Edwards finished the 2016 season, and would have started 2017, in prime position. At 37, he was in the peak-driving zone. He was driving for a Joe Gibbs Racing team that is arguably the best in the garages. Far from back-sliding or even plateauing, his driving skills were getting better.

Yes, I understand, there was that big, fiery crash on a restart with 10 laps to go in the 2016 Cup finale at Homestead – a crash that was a result of Edwards needing to block while restarting on the front row and wound up costing him the championship – but you just had to think/know that Edwards would have more chances (plural) at winning Cup’s big, ugly silver trophy in coming seasons.

Perhaps this coming season.

Then came this week.

Despite sharing many of the most important traits of top-tier race car drivers, it was evident as early as the lunch at the Italian restaurant that Edwards was constructed a bit differently as a stock-car driver. He had gigs as a college student and teacher on his resume, and those pierced the stock car veil a bit.
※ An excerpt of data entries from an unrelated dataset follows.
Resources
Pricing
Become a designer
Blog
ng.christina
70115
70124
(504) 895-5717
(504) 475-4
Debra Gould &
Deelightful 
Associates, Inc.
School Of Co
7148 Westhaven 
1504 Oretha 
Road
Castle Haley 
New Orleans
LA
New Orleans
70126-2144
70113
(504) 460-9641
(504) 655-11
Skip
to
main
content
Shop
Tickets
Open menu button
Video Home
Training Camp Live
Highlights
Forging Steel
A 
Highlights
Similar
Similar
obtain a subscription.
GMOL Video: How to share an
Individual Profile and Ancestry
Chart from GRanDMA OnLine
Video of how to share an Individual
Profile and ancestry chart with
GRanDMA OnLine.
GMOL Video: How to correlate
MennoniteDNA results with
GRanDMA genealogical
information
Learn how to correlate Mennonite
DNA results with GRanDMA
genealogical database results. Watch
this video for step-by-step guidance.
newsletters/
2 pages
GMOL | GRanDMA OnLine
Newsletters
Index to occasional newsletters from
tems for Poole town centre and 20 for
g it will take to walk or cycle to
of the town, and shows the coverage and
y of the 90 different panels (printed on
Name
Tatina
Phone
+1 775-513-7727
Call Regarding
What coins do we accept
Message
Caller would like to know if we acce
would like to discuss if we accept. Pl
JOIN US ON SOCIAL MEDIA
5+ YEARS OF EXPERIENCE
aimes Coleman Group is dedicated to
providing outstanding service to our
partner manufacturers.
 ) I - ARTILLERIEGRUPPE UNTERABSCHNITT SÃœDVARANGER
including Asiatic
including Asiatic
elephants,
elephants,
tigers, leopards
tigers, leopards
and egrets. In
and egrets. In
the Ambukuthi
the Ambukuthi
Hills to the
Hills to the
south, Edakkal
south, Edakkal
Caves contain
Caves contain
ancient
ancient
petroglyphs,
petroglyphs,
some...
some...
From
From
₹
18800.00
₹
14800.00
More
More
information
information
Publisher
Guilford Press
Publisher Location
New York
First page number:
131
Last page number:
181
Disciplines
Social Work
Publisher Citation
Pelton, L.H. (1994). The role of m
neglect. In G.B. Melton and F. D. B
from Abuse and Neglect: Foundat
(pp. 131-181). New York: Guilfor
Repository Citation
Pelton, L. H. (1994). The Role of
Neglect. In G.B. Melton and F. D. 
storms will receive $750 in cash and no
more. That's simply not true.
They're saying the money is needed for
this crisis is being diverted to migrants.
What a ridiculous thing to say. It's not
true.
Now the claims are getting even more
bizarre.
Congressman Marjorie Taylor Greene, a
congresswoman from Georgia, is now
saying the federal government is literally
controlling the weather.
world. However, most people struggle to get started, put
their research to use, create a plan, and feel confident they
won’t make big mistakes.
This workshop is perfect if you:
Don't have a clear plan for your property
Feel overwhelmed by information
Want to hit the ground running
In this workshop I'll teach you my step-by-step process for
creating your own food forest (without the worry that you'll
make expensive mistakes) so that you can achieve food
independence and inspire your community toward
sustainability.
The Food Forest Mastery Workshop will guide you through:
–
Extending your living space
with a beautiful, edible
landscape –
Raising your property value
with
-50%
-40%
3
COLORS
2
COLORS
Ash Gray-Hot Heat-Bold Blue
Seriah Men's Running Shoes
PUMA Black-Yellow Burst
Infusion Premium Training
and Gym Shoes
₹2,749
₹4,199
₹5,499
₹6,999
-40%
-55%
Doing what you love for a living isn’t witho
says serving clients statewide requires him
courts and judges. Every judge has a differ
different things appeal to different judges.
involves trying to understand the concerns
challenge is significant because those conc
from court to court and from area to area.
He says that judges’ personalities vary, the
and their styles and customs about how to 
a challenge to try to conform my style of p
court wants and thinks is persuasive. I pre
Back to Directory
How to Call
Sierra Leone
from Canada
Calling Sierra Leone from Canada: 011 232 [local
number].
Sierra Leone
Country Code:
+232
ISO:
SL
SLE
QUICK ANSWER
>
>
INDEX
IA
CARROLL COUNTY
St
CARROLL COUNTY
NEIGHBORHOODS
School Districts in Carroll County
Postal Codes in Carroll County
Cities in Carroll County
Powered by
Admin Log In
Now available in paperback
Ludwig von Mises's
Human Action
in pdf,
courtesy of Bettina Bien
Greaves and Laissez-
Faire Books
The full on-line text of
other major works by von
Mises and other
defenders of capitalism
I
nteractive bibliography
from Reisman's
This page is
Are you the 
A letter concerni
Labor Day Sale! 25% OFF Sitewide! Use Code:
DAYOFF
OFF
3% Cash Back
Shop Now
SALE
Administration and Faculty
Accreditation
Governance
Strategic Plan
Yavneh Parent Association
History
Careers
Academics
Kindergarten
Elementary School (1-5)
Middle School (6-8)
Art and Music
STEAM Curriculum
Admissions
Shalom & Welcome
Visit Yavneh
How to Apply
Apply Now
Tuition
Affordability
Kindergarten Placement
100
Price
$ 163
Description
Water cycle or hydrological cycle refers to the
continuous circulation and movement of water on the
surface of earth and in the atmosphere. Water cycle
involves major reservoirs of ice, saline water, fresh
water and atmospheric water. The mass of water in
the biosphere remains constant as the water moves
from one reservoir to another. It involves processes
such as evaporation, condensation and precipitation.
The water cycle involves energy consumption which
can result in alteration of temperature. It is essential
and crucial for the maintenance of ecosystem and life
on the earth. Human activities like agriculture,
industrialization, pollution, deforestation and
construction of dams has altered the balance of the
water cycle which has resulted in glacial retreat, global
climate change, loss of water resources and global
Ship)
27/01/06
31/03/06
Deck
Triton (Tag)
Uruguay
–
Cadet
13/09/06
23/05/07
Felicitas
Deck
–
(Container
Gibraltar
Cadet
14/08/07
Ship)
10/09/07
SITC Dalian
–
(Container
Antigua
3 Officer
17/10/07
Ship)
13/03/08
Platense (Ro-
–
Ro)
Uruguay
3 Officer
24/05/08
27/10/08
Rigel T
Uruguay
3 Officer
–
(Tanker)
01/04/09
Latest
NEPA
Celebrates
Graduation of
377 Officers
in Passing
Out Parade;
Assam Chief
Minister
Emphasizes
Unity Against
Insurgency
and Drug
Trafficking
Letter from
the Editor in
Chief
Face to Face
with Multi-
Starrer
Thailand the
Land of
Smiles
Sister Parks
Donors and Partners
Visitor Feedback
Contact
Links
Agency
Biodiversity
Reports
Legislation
He spoke well, explained things well and could get analytical in doing so. He clearly, and to an oft times frustrating degree, knew that a big part of his job was to sell product for sponsors. He was expert at product placement and seamless in sneaking product references in interviews in front of cameras.

He was the best of soldiers when it came to performing what can often be demeaning tasks required of drivers by sponsors, teams and NASCAR policy makers.

But he also was loyal to fans as he knew the importance of those folks as well. There were the back flips, the forays into grandstands. He said yes to a lot of people.

It’s absolutely true that Carl Edwards was a private person. You always knew there was more to this guy than met the lens and notebook.

Journalists and reporters should never fall into the trap of thinking they “know” the people they interview and when it comes to Edwards that is especially true. No matter how many of those interviews have taken place. When people ask what this or that athlete is really like, the answer here is always, “I don’t really know.”

During his meeting with the media on Wednesday, Edwards gave three reason for his retirement. Good ones, all. Basically, he said, he wanted to keep his health, he wanted to do other things and he felt as though he’d accomplished more than enough during his racing career.

That all sounds plausible.

I guess.

I don’t know Carl Edwards well enough to say how plausible. Indeed, a couple colleagues sent emails yesterday asking, first, was I shocked by the news and, second, is there something else at play here? My answers were, first, “Yes,” I was shocked, and, second, “I don’t know. But…”

What I think I do know is that Edwards was a great driver, a fearless competitor and a guy who would have loved to win a Cup championship.

Meaning? I accept his and honor his decision to retire from full-time Cup racing and, hence, the quest to win a championship, but don’t understand it. I can’t reconcile it with the little I do know about top athletes in general and Edwards in particular.